Biz insana saygı kavramını bilmeyiz ki... O nedenle, bu kavramdan söz edildiği zaman ‘‘büyüklerin elini öpmeyi, onlara itiraz etmemeyi’’ biliyorsak, ‘‘insana saygı’’nın gereğini yerine getirdiğimizi sanırız. Oysa ‘‘insana saygı’’ soyut bir kavramdır. Muhatabı bildiğiniz insanlardan çok hiç bilmediğiniz -örneğin Mozambik'te veya Fildişi Sahili'nde yaşayanlar- insanlardır. Onlara saygı göstermek demek bilmediğiniz insanların duygularına, üzüntülerine ve sorunlarına ilgi göstermek, üzüntülerini azaltmak, sorunlarını çözmelerine yardımcı olmaktır.
Biz ‘‘insana saygı’’ kavramını bilseydik, ölülerimizi beş tane ‘‘kalıp tahtası’’ndan yapılmış bir tabut içine koymazdık. Hiç değilse ölüye saygı ifade edecek kalitede bir tabutla taşırdık.

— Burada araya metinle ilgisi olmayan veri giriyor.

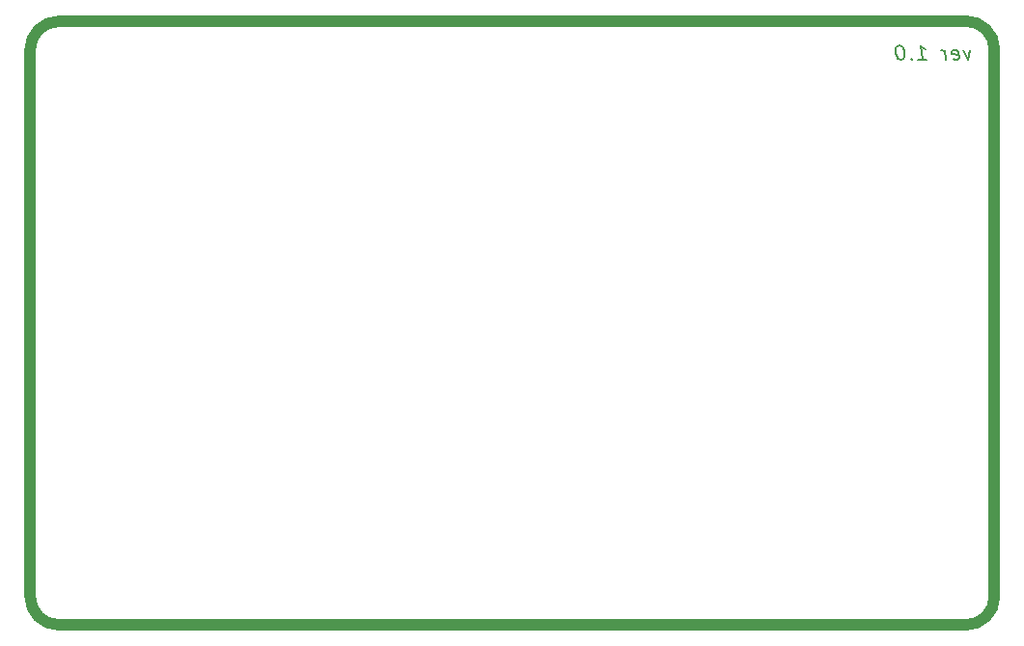
<source format=gbr>
%TF.GenerationSoftware,KiCad,Pcbnew,(5.1.10)-1*%
%TF.CreationDate,2023-01-04T12:47:17+09:00*%
%TF.ProjectId,circuit-business-card,63697263-7569-4742-9d62-7573696e6573,rev?*%
%TF.SameCoordinates,Original*%
%TF.FileFunction,Soldermask,Bot*%
%TF.FilePolarity,Negative*%
%FSLAX46Y46*%
G04 Gerber Fmt 4.6, Leading zero omitted, Abs format (unit mm)*
G04 Created by KiCad (PCBNEW (5.1.10)-1) date 2023-01-04 12:47:17*
%MOMM*%
%LPD*%
G01*
G04 APERTURE LIST*
%ADD10C,0.200000*%
%ADD11C,1.000000*%
G04 APERTURE END LIST*
D10*
X152983958Y-68021428D02*
X152782767Y-68888095D01*
X152364910Y-68021428D01*
X151475029Y-68826190D02*
X151606577Y-68888095D01*
X151854196Y-68888095D01*
X151970267Y-68826190D01*
X152016696Y-68702380D01*
X151954791Y-68207142D01*
X151877410Y-68083333D01*
X151745863Y-68021428D01*
X151498244Y-68021428D01*
X151382172Y-68083333D01*
X151335744Y-68207142D01*
X151351220Y-68330952D01*
X151985744Y-68454761D01*
X150863720Y-68888095D02*
X150755386Y-68021428D01*
X150786339Y-68269047D02*
X150708958Y-68145238D01*
X150639315Y-68083333D01*
X150507767Y-68021428D01*
X150383958Y-68021428D01*
X148387529Y-68888095D02*
X149130386Y-68888095D01*
X148758958Y-68888095D02*
X148596458Y-67588095D01*
X148743482Y-67773809D01*
X148882767Y-67897619D01*
X149014315Y-67959523D01*
X147814910Y-68764285D02*
X147760744Y-68826190D01*
X147830386Y-68888095D01*
X147884553Y-68826190D01*
X147814910Y-68764285D01*
X147830386Y-68888095D01*
X146801220Y-67588095D02*
X146677410Y-67588095D01*
X146561339Y-67650000D01*
X146507172Y-67711904D01*
X146460744Y-67835714D01*
X146429791Y-68083333D01*
X146468482Y-68392857D01*
X146561339Y-68640476D01*
X146638720Y-68764285D01*
X146708363Y-68826190D01*
X146839910Y-68888095D01*
X146963720Y-68888095D01*
X147079791Y-68826190D01*
X147133958Y-68764285D01*
X147180386Y-68640476D01*
X147211339Y-68392857D01*
X147172648Y-68083333D01*
X147079791Y-67835714D01*
X147002410Y-67711904D01*
X146932767Y-67650000D01*
X146801220Y-67588095D01*
D11*
X152600000Y-65480000D02*
G75*
G02*
X155100000Y-67980000I0J-2500000D01*
G01*
X155100000Y-68020000D02*
X155100000Y-116000000D01*
X155100000Y-116000000D02*
G75*
G02*
X152600000Y-118500000I-2500000J0D01*
G01*
X152600000Y-118500000D02*
X73000000Y-118500000D01*
X73000000Y-118500000D02*
G75*
G02*
X70500000Y-116000000I0J2500000D01*
G01*
X70500000Y-68000000D02*
X70500000Y-115980000D01*
X70500000Y-68000000D02*
G75*
G02*
X73000000Y-65500000I2500000J0D01*
G01*
X152600000Y-65500000D02*
X73000000Y-65500000D01*
M02*

</source>
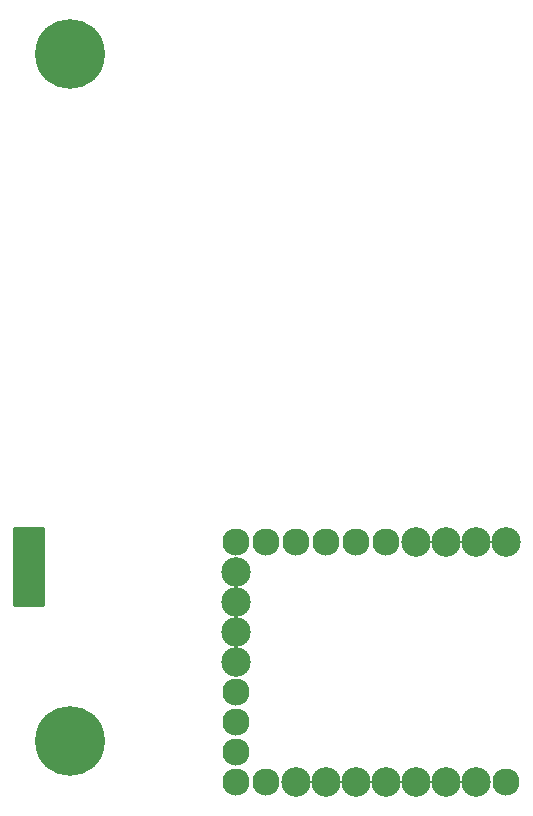
<source format=gbr>
%TF.GenerationSoftware,KiCad,Pcbnew,7.0.8*%
%TF.CreationDate,2024-06-11T21:18:21+02:00*%
%TF.ProjectId,Stima V4 GSM R1_1,5374696d-6120-4563-9420-47534d205231,rev?*%
%TF.SameCoordinates,Original*%
%TF.FileFunction,Soldermask,Bot*%
%TF.FilePolarity,Negative*%
%FSLAX46Y46*%
G04 Gerber Fmt 4.6, Leading zero omitted, Abs format (unit mm)*
G04 Created by KiCad (PCBNEW 7.0.8) date 2024-06-11 21:18:21*
%MOMM*%
%LPD*%
G01*
G04 APERTURE LIST*
G04 Aperture macros list*
%AMRoundRect*
0 Rectangle with rounded corners*
0 $1 Rounding radius*
0 $2 $3 $4 $5 $6 $7 $8 $9 X,Y pos of 4 corners*
0 Add a 4 corners polygon primitive as box body*
4,1,4,$2,$3,$4,$5,$6,$7,$8,$9,$2,$3,0*
0 Add four circle primitives for the rounded corners*
1,1,$1+$1,$2,$3*
1,1,$1+$1,$4,$5*
1,1,$1+$1,$6,$7*
1,1,$1+$1,$8,$9*
0 Add four rect primitives between the rounded corners*
20,1,$1+$1,$2,$3,$4,$5,0*
20,1,$1+$1,$4,$5,$6,$7,0*
20,1,$1+$1,$6,$7,$8,$9,0*
20,1,$1+$1,$8,$9,$2,$3,0*%
G04 Aperture macros list end*
%ADD10C,5.900000*%
%ADD11C,2.300000*%
%ADD12C,2.500000*%
%ADD13C,0.900000*%
%ADD14RoundRect,0.100000X1.280000X3.250000X-1.280000X3.250000X-1.280000X-3.250000X1.280000X-3.250000X0*%
G04 APERTURE END LIST*
D10*
%TO.C,A3*%
X133705600Y-133515100D03*
%TD*%
D11*
%TO.C,U3*%
X170662600Y-136944100D03*
D12*
X168122600Y-136944100D03*
X165582600Y-136944100D03*
X163042600Y-136944100D03*
X160502600Y-136944100D03*
X157962600Y-136944100D03*
X155422600Y-136944100D03*
X152882600Y-136944100D03*
D11*
X150342600Y-136944100D03*
X147802600Y-136944100D03*
X147802600Y-134404100D03*
X147802600Y-131864100D03*
X147802600Y-129324100D03*
D12*
X147802600Y-126784100D03*
X147802600Y-124244100D03*
X147802600Y-121704100D03*
X147802600Y-119164100D03*
D11*
X147802600Y-116624100D03*
X150342600Y-116624100D03*
X152882600Y-116624100D03*
X155422600Y-116624100D03*
X157962600Y-116624100D03*
X160502600Y-116624100D03*
D12*
X163042600Y-116624100D03*
X165582600Y-116624100D03*
X168122600Y-116624100D03*
X170662600Y-116624100D03*
%TD*%
D13*
%TO.C,U5*%
X129387600Y-120815100D03*
X130276600Y-120815100D03*
X131165600Y-120815100D03*
X129387600Y-118783100D03*
X131165600Y-118783100D03*
X129387600Y-116751100D03*
X130276600Y-116751100D03*
X131165600Y-116751100D03*
D14*
X130276600Y-118783100D03*
%TD*%
D10*
%TO.C,A4*%
X133705600Y-75349100D03*
%TD*%
M02*

</source>
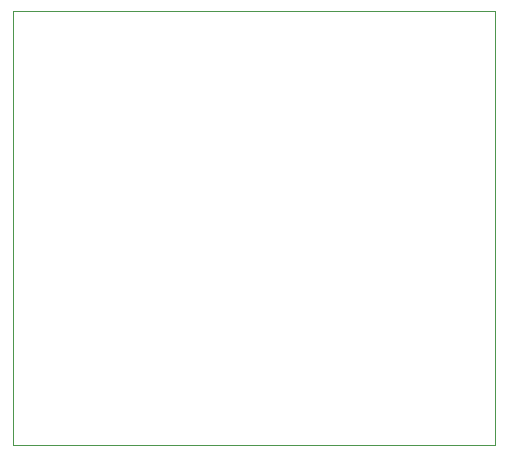
<source format=gbr>
%TF.GenerationSoftware,KiCad,Pcbnew,(5.99.0-9773-gf428ce03f2)*%
%TF.CreationDate,2021-05-10T10:20:16-04:00*%
%TF.ProjectId,D5XAMP_v4,44355841-4d50-45f7-9634-2e6b69636164,rev?*%
%TF.SameCoordinates,Original*%
%TF.FileFunction,Profile,NP*%
%FSLAX46Y46*%
G04 Gerber Fmt 4.6, Leading zero omitted, Abs format (unit mm)*
G04 Created by KiCad (PCBNEW (5.99.0-9773-gf428ce03f2)) date 2021-05-10 10:20:16*
%MOMM*%
%LPD*%
G01*
G04 APERTURE LIST*
%TA.AperFunction,Profile*%
%ADD10C,0.100000*%
%TD*%
G04 APERTURE END LIST*
D10*
X20302000Y-18526000D02*
X61129286Y-18526000D01*
X61129286Y-18526000D02*
X61129286Y-55210000D01*
X61129286Y-55210000D02*
X20302000Y-55210000D01*
X20302000Y-55210000D02*
X20302000Y-18526000D01*
M02*

</source>
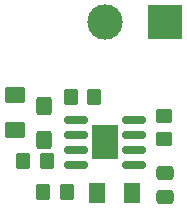
<source format=gbr>
%TF.GenerationSoftware,KiCad,Pcbnew,(6.0.10)*%
%TF.CreationDate,2023-02-23T17:52:34-08:00*%
%TF.ProjectId,exercise_2,65786572-6369-4736-955f-322e6b696361,rev?*%
%TF.SameCoordinates,Original*%
%TF.FileFunction,Soldermask,Top*%
%TF.FilePolarity,Negative*%
%FSLAX46Y46*%
G04 Gerber Fmt 4.6, Leading zero omitted, Abs format (unit mm)*
G04 Created by KiCad (PCBNEW (6.0.10)) date 2023-02-23 17:52:34*
%MOMM*%
%LPD*%
G01*
G04 APERTURE LIST*
G04 Aperture macros list*
%AMRoundRect*
0 Rectangle with rounded corners*
0 $1 Rounding radius*
0 $2 $3 $4 $5 $6 $7 $8 $9 X,Y pos of 4 corners*
0 Add a 4 corners polygon primitive as box body*
4,1,4,$2,$3,$4,$5,$6,$7,$8,$9,$2,$3,0*
0 Add four circle primitives for the rounded corners*
1,1,$1+$1,$2,$3*
1,1,$1+$1,$4,$5*
1,1,$1+$1,$6,$7*
1,1,$1+$1,$8,$9*
0 Add four rect primitives between the rounded corners*
20,1,$1+$1,$2,$3,$4,$5,0*
20,1,$1+$1,$4,$5,$6,$7,0*
20,1,$1+$1,$6,$7,$8,$9,0*
20,1,$1+$1,$8,$9,$2,$3,0*%
G04 Aperture macros list end*
%ADD10RoundRect,0.250001X-0.624999X0.462499X-0.624999X-0.462499X0.624999X-0.462499X0.624999X0.462499X0*%
%ADD11RoundRect,0.250000X0.350000X0.450000X-0.350000X0.450000X-0.350000X-0.450000X0.350000X-0.450000X0*%
%ADD12RoundRect,0.250000X-0.475000X0.337500X-0.475000X-0.337500X0.475000X-0.337500X0.475000X0.337500X0*%
%ADD13RoundRect,0.250000X0.425000X-0.537500X0.425000X0.537500X-0.425000X0.537500X-0.425000X-0.537500X0*%
%ADD14RoundRect,0.150000X-0.825000X-0.150000X0.825000X-0.150000X0.825000X0.150000X-0.825000X0.150000X0*%
%ADD15R,2.290000X3.000000*%
%ADD16RoundRect,0.250000X-0.450000X0.350000X-0.450000X-0.350000X0.450000X-0.350000X0.450000X0.350000X0*%
%ADD17RoundRect,0.250001X0.462499X0.624999X-0.462499X0.624999X-0.462499X-0.624999X0.462499X-0.624999X0*%
%ADD18R,3.000000X3.000000*%
%ADD19C,3.000000*%
G04 APERTURE END LIST*
D10*
%TO.C,D2*%
X154885000Y-89737500D03*
X154885000Y-92712500D03*
%TD*%
D11*
%TO.C,R4*%
X157619564Y-95385000D03*
X155619564Y-95385000D03*
%TD*%
D12*
%TO.C,C2*%
X167602496Y-96342500D03*
X167602496Y-98417500D03*
%TD*%
D13*
%TO.C,C1*%
X157327500Y-93602500D03*
X157327500Y-90727500D03*
%TD*%
D11*
%TO.C,R3*%
X159267500Y-97992936D03*
X157267500Y-97992936D03*
%TD*%
D14*
%TO.C,U1*%
X160030000Y-91860000D03*
X160030000Y-93130000D03*
X160030000Y-94400000D03*
X160030000Y-95670000D03*
X164980000Y-95670000D03*
X164980000Y-94400000D03*
X164980000Y-93130000D03*
X164980000Y-91860000D03*
D15*
X162505000Y-93765000D03*
%TD*%
D11*
%TO.C,R2*%
X161630000Y-89955000D03*
X159630000Y-89955000D03*
%TD*%
D16*
%TO.C,R1*%
X167515000Y-91537936D03*
X167515000Y-93537936D03*
%TD*%
D17*
%TO.C,D1*%
X164787500Y-98045000D03*
X161812500Y-98045000D03*
%TD*%
D18*
%TO.C,J1*%
X167585000Y-83605000D03*
D19*
X162505000Y-83605000D03*
%TD*%
M02*

</source>
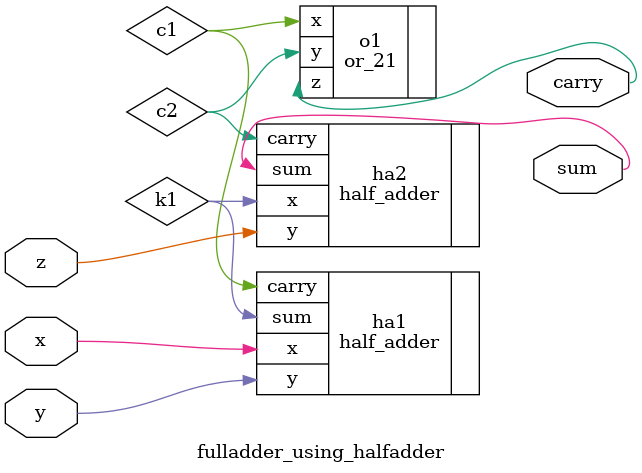
<source format=v>
module fulladder_using_halfadder(
    input x,
    input y,
    input z,
    output sum,
    output carry
    );
    
    half_adder ha1 ( .x(x), .y(y), .sum(k1), .carry(c1));
    half_adder ha2 ( .x(k1), .y(z), .sum(sum), .carry(c2));
    
    or_21 o1( .x(c1),.y(c2),.z(carry));
endmodule

</source>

Keza bir sevdiğimizi ebedi istirahatgáhına götürürken, onu toptancı haline zerzevat nakleder gibi götürmezdik.
Neyse... Ne yapalım? Avrupa Birliği standartlarını benimserken inşallah bunları da öğrenir, içimize sindiririz.
Bizim eksiğimiz var da onların yok mu?
İngiltere'den gelen haberlere göre orada yaşayan Türkler'in hem kendileri, hem de işyerleri saldırıya uğruyor. Hatta Leeds yakınlarındaki Hull Kenti'nde, Mehmet Kara adlı bir Türk'ün 3 İngiliz tarafından sırf ‘‘Türk’’ olduğu için ağır şekilde dövülerek ‘‘öldü’’ diye bir minibüsün altına atıldığı bildiriliyor. Halen hastanede olan Kara, ‘‘5 gündür polis bana bir şey sormadı’’ diyor. Yani anlı şanlı İngiliz polisinin de bu ırkçı yaklaşıma destek verdiği anlaşılıyor.
Belli ki uygar olmak için cenazeleri ceviz yahut maun ağacından yapılmış tabutlarla nakletmek de yetmiyor. Adam olmak ayrı bir şey.